>> start Supplied passage

SPoD Crashes

Hi all members with SPoD Crashes in the Terminal Emulation.
On Unix/Linux Server check the Environment Variable TERM or NATTERM (if set). Set NATTERM to vt220 before start the NDV-Daemon. If NATTERM is not set -> TERM Variable will be used. If TERM is set to XTERM or other Values as vt220 SPoD’s Terminal Emulation will crash sometimes !

Mathias 8)

And whats the right Solution if the NDV runs on BS2?

Hello Mathias!

Normally I get about 3-5 crahes of SPoD per day. Today I changed my natdvsrv-settings as you described. But I can see no improvements. :frowning:

Natural still crashes sometimes …

Regards

Matthias

Our developers continue to report frequent crashes and freeze-ups in their SPoD client sessions (against NDV214 on z/OS). As noted in another thread, we cannot reproduce the issues at will but they occur repeatedly with regular use by working developers. This issue is threatening the success of our adoption of SPoD, as developers get frustrated, lose confidence in the tool, and revert to 3270.

Are other installations seeing similar issues?

Is this something SAG recognizes and is addressing?

>> end Supplied passage

▸ **Challenge A**: According to the SPoD crashes thread, what value should NATTERM be given before the NDV daemon is started?
▸ **Challenge B**: Using the SPoD crashes thread, explain why NATTERM should be set to vt220 before the NDV daemon starts.
The material after the SPoD crashes thread plays no part in this.

>> start Supplied information

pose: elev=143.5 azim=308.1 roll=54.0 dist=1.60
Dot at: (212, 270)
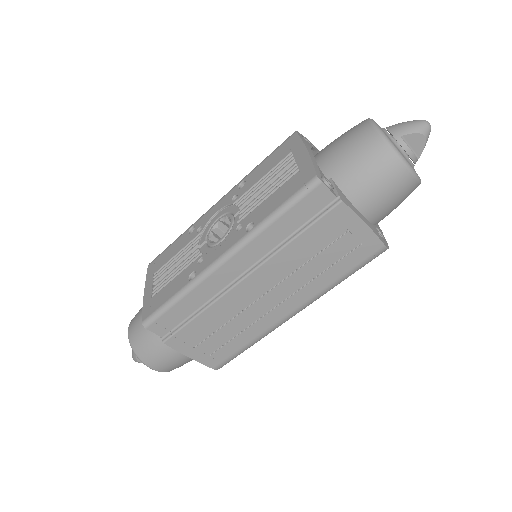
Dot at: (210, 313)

>> end Supplied information

▸ **Correct answer A**: vt220

▸ **Correct answer B**: If NATTERM is not set, the TERM variable is used instead. If TERM is set to XTERM or any value other than vt220, SPoD's terminal emulation will sometimes crash.